(EXTRACTED ENTRIES Opens)

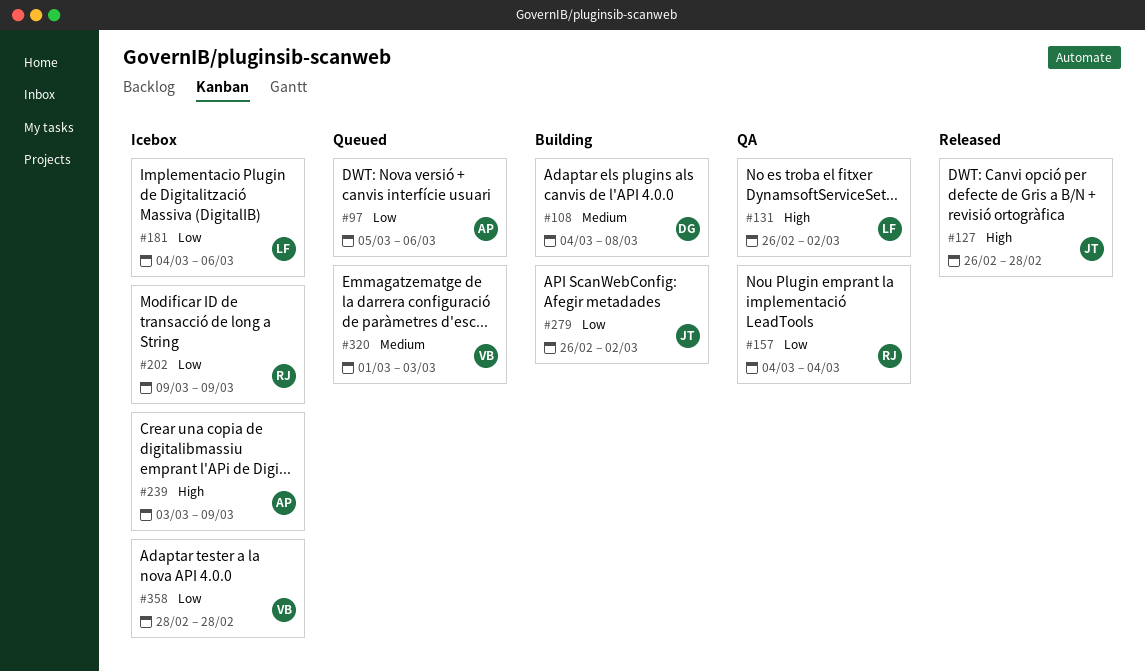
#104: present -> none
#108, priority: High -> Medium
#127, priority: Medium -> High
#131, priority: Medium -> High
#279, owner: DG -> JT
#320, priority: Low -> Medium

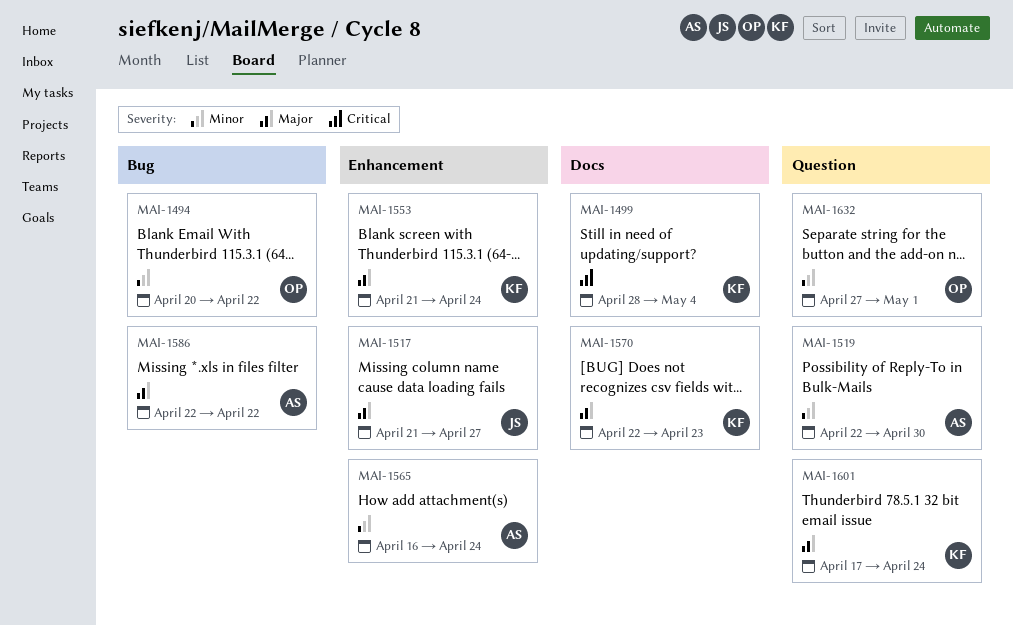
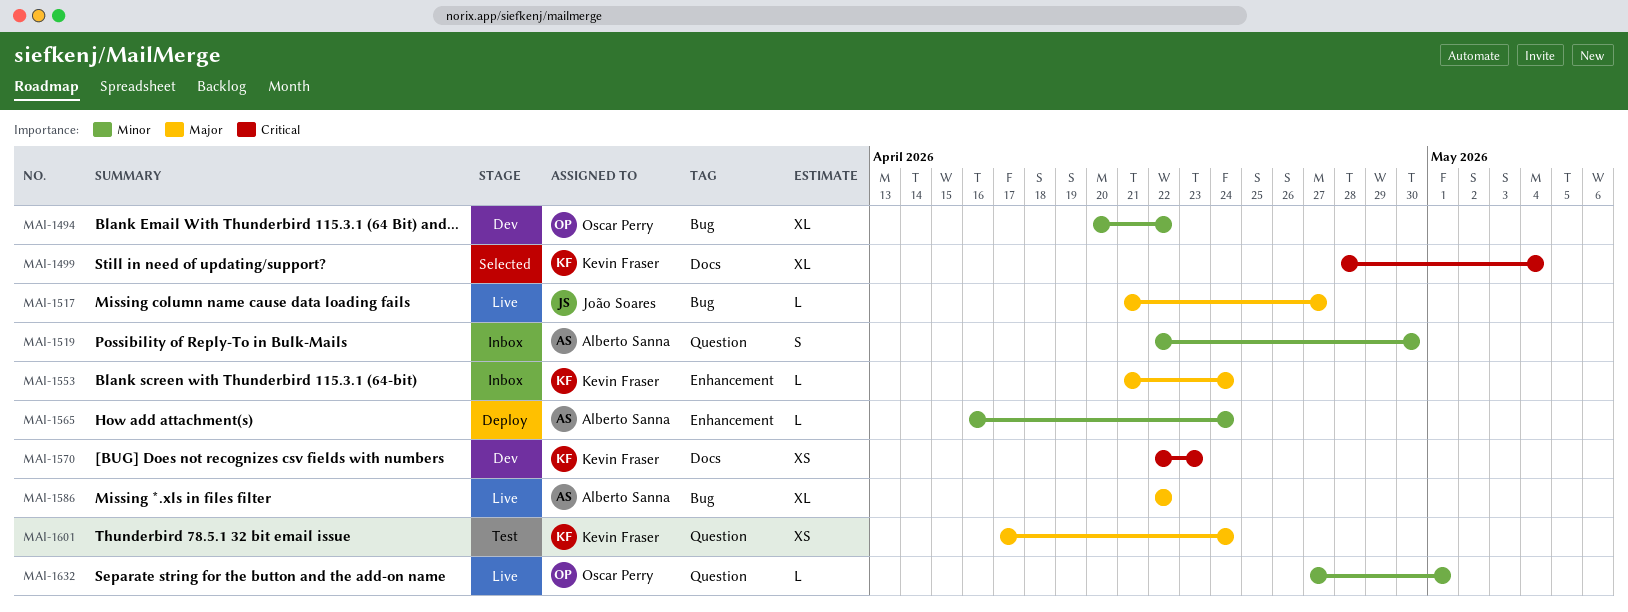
MAI-1517, label: Enhancement -> Bug
MAI-1570, priority: Major -> Critical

(EXTRACTED ENTRIES Closes)

- **WORK INSTRUCTIONS**
Please retype the lines from the one that contains "#127, priority: Medium -> High" to the final line of the records, both included, exactly as written and without any pictures.

- **RESPONSE**
#127, priority: Medium -> High
#131, priority: Medium -> High
#279, owner: DG -> JT
#320, priority: Low -> Medium

MAI-1517, label: Enhancement -> Bug
MAI-1570, priority: Major -> Critical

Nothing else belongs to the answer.